:: Problem requirements ::
Please repeat the records below, starting at the line that contains "longitude: -122.0779" and ending at the last line of the records, with both ends included and the pictures left out.
* * * * * * *
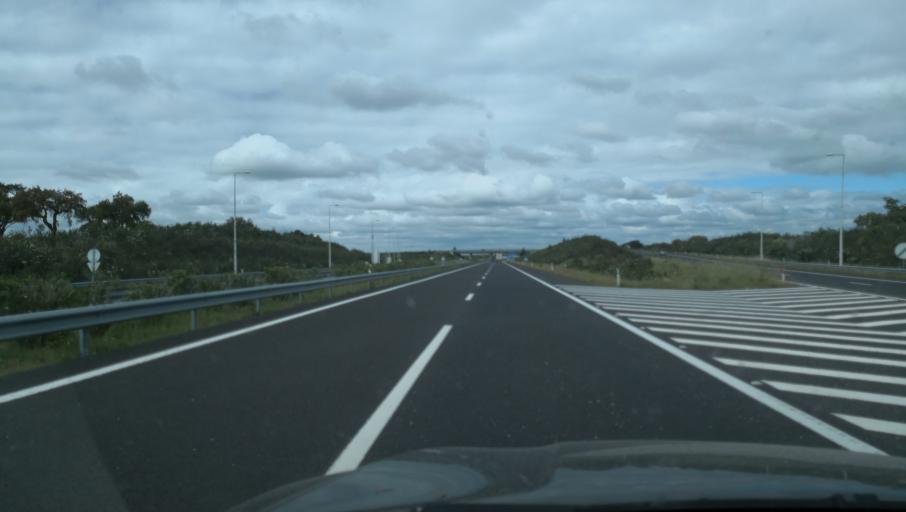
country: PT
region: Santarem
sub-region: Benavente
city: Poceirao
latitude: 38.8980
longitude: -8.7862
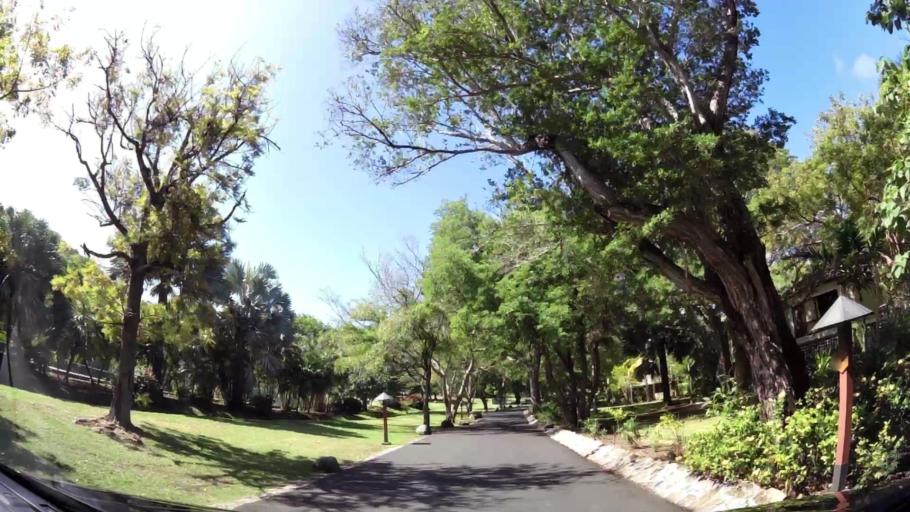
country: VG
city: Tortola
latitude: 18.4591
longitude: -64.4324
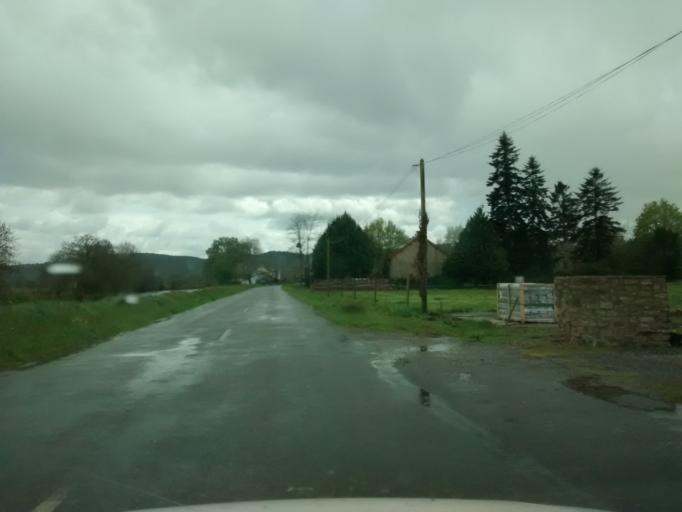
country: FR
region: Brittany
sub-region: Departement du Morbihan
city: Pleucadeuc
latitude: 47.7631
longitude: -2.3177
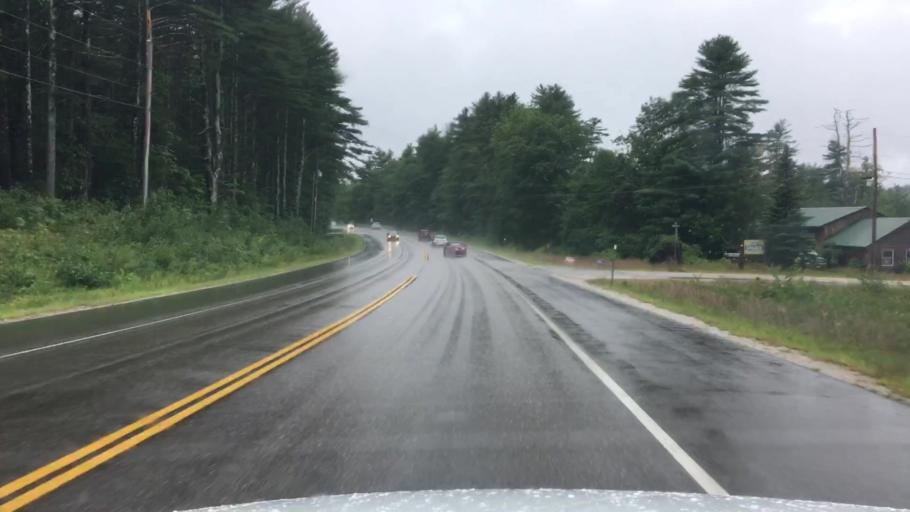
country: US
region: New Hampshire
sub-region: Carroll County
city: Conway
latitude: 43.9965
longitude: -71.0763
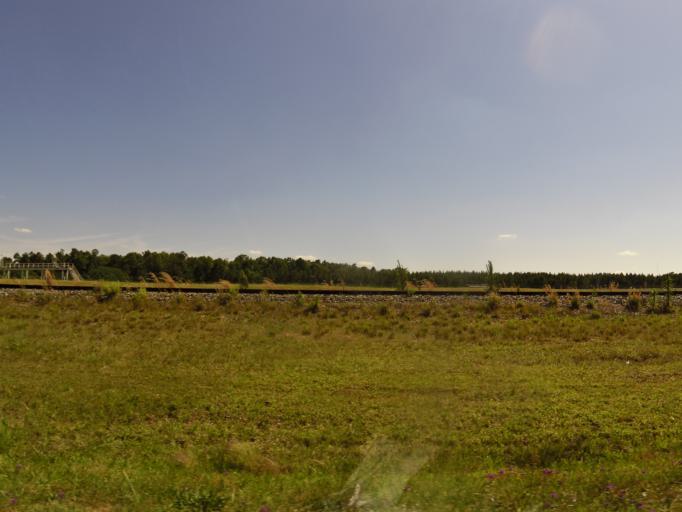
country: US
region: South Carolina
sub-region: Aiken County
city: Aiken
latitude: 33.5210
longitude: -81.6064
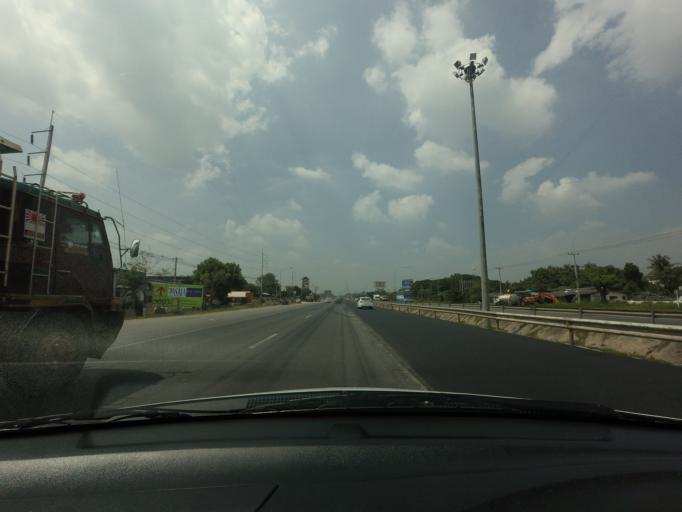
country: TH
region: Nakhon Ratchasima
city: Pak Chong
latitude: 14.6611
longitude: 101.3973
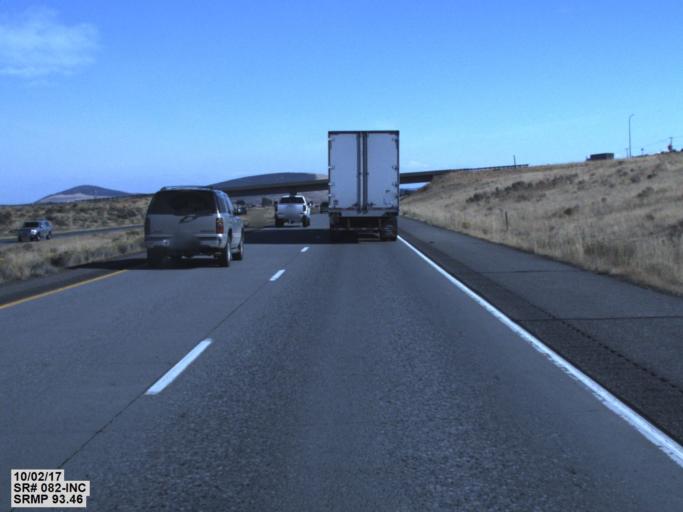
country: US
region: Washington
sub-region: Benton County
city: Benton City
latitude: 46.2644
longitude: -119.5378
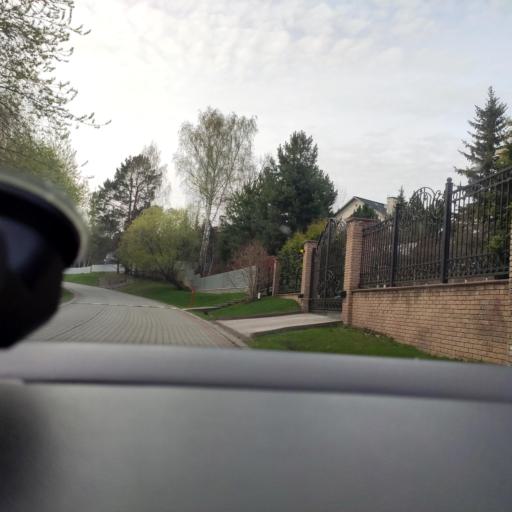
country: RU
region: Moskovskaya
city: Zhavoronki
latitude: 55.6888
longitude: 37.0957
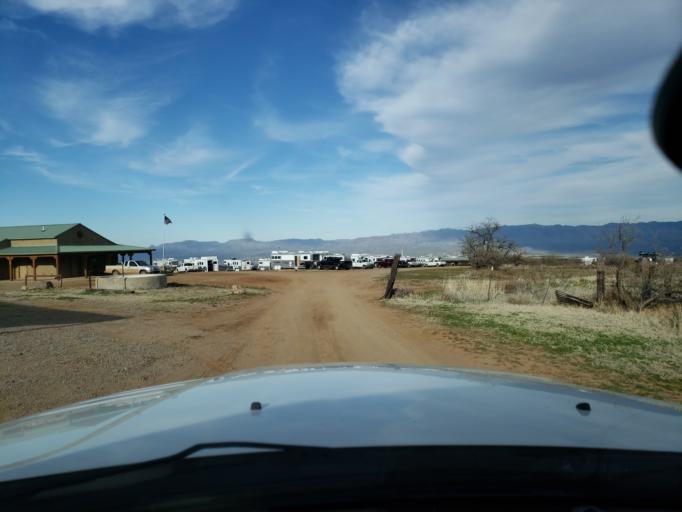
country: US
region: Arizona
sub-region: Pinal County
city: San Manuel
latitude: 32.5486
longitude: -110.7043
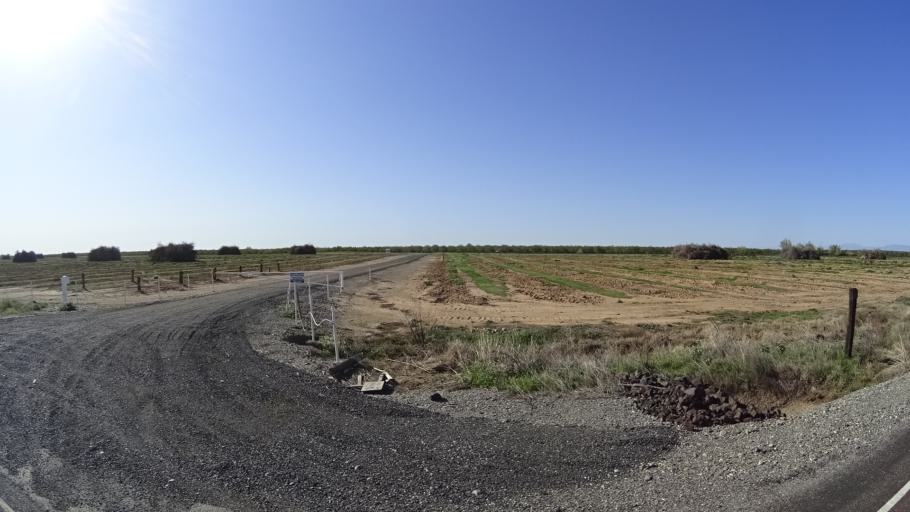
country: US
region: California
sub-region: Glenn County
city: Hamilton City
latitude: 39.7666
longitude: -122.0779
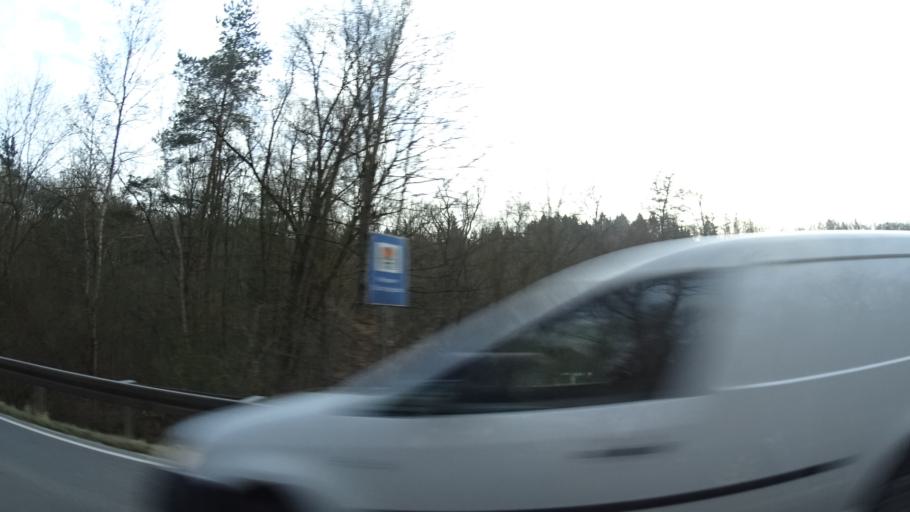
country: DE
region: Baden-Wuerttemberg
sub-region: Regierungsbezirk Stuttgart
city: Gerlingen
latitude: 48.7594
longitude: 9.0645
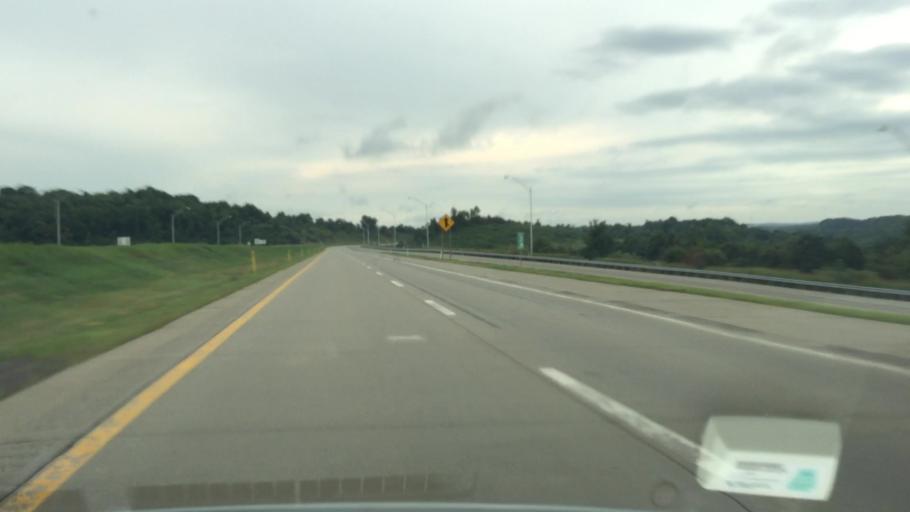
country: US
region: Pennsylvania
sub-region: Allegheny County
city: Imperial
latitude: 40.4474
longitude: -80.3085
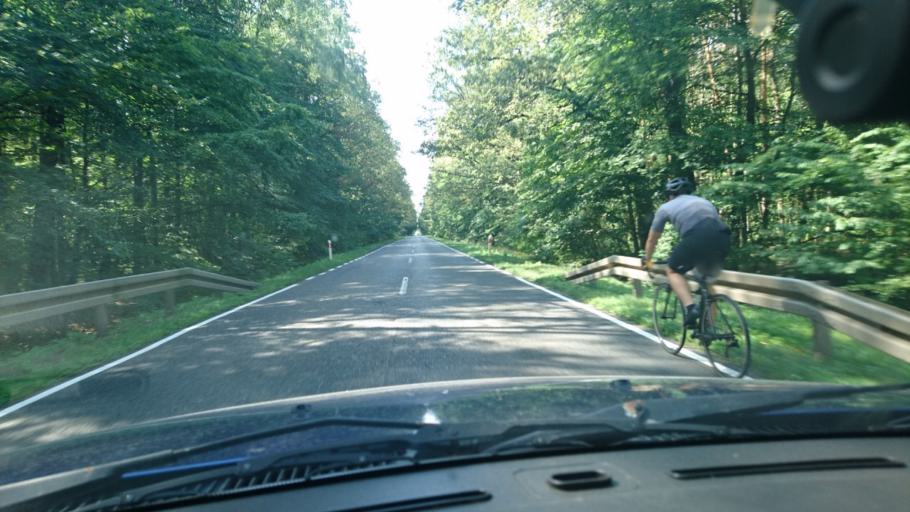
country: PL
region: Greater Poland Voivodeship
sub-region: Powiat ostrowski
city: Odolanow
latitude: 51.5968
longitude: 17.6110
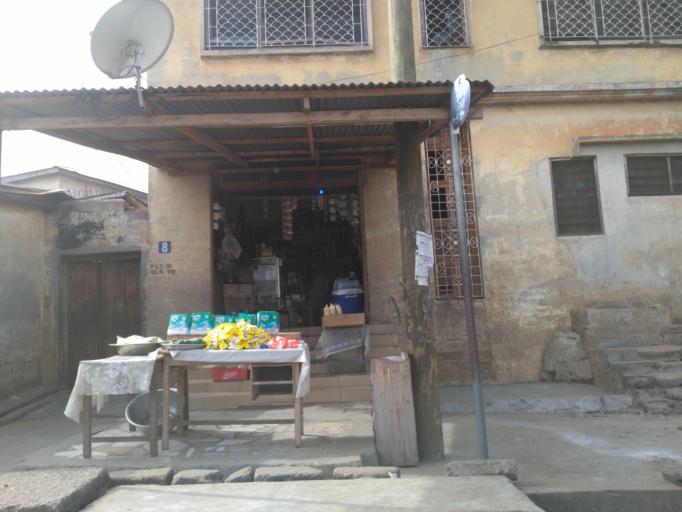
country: GH
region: Ashanti
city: Kumasi
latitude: 6.6962
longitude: -1.6131
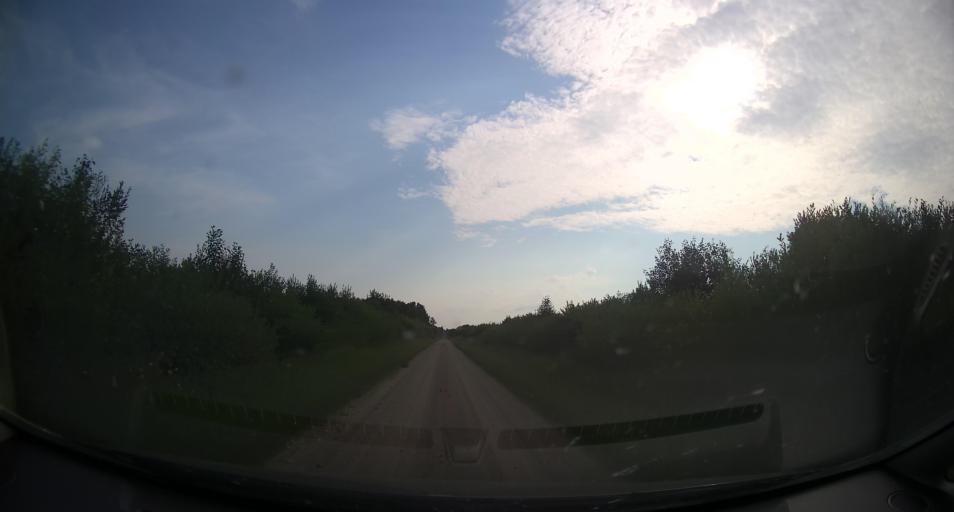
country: EE
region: Laeaene
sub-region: Lihula vald
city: Lihula
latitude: 58.6673
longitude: 23.8181
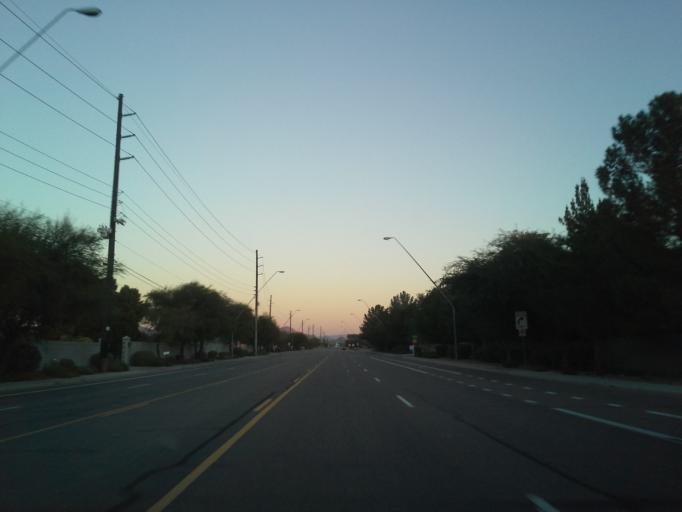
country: US
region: Arizona
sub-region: Maricopa County
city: Mesa
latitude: 33.4663
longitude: -111.7517
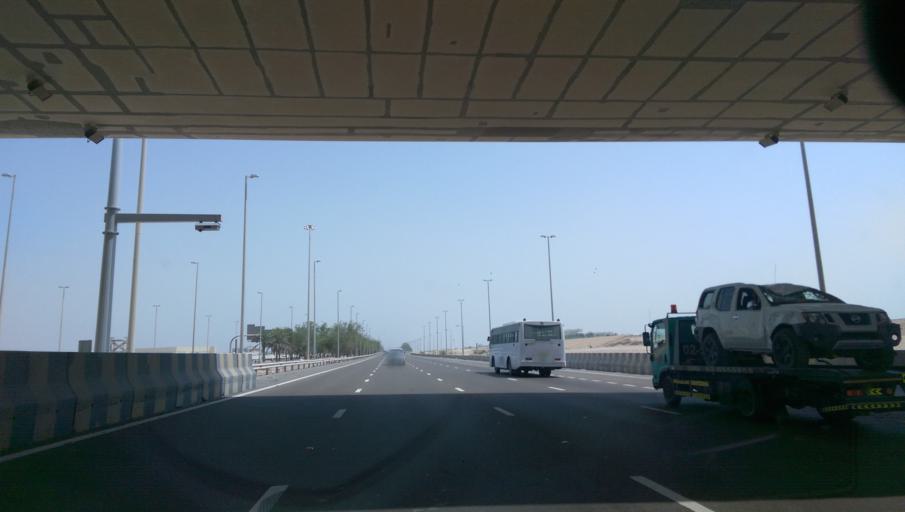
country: AE
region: Abu Dhabi
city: Abu Dhabi
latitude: 24.4306
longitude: 54.6781
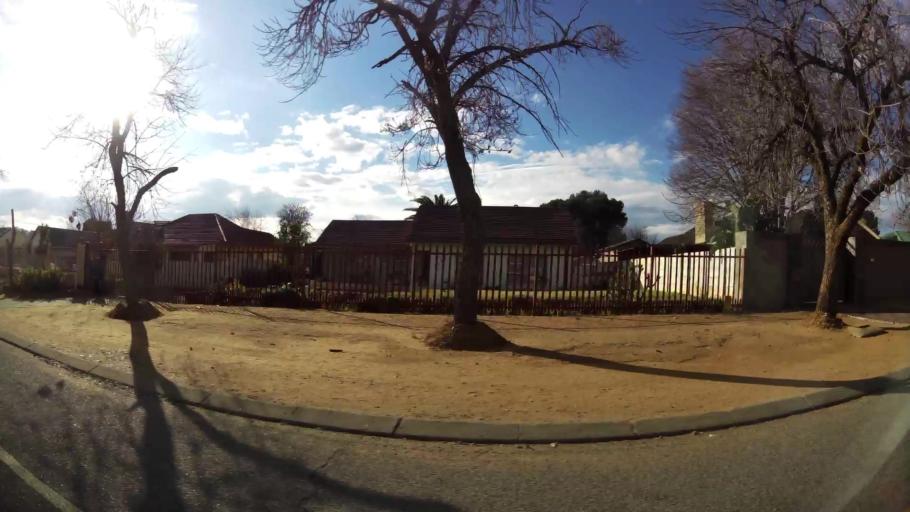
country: ZA
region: Orange Free State
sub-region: Lejweleputswa District Municipality
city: Welkom
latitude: -27.9822
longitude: 26.7191
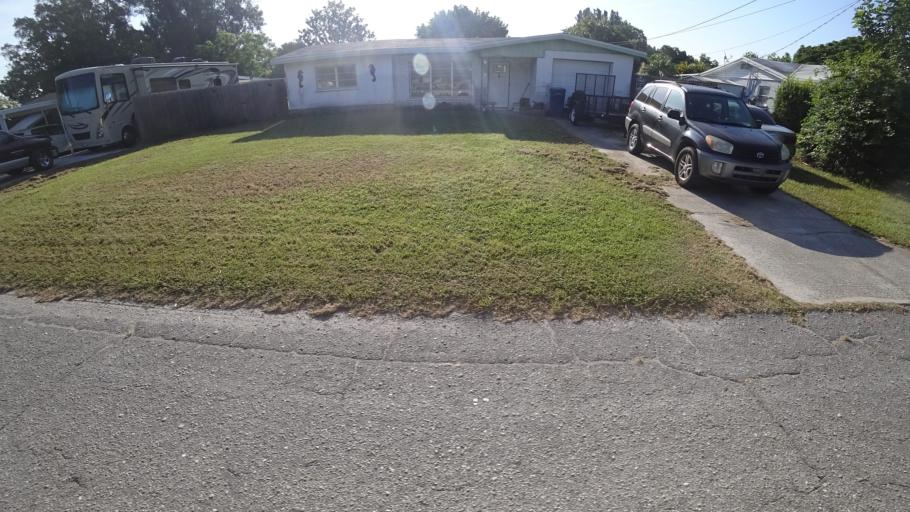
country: US
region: Florida
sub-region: Manatee County
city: South Bradenton
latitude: 27.4468
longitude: -82.5708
* * * * * * *
:: Task output ::
longitude: -122.0779
country: DE
region: Baden-Wuerttemberg
sub-region: Regierungsbezirk Stuttgart
city: Gerlingen
latitude: 48.7594
longitude: 9.0645
country: US
region: Pennsylvania
sub-region: Allegheny County
city: Imperial
latitude: 40.4474
longitude: -80.3085
country: PL
region: Greater Poland Voivodeship
sub-region: Powiat ostrowski
city: Odolanow
latitude: 51.5968
longitude: 17.6110
country: GH
region: Ashanti
city: Kumasi
latitude: 6.6962
longitude: -1.6131
country: EE
region: Laeaene
sub-region: Lihula vald
city: Lihula
latitude: 58.6673
longitude: 23.8181
country: US
region: Arizona
sub-region: Maricopa County
city: Mesa
latitude: 33.4663
longitude: -111.7517
country: AE
region: Abu Dhabi
city: Abu Dhabi
latitude: 24.4306
longitude: 54.6781
country: ZA
region: Orange Free State
sub-region: Lejweleputswa District Municipality
city: Welkom
latitude: -27.9822
longitude: 26.7191
country: US
region: Florida
sub-region: Manatee County
city: South Bradenton
latitude: 27.4468
longitude: -82.5708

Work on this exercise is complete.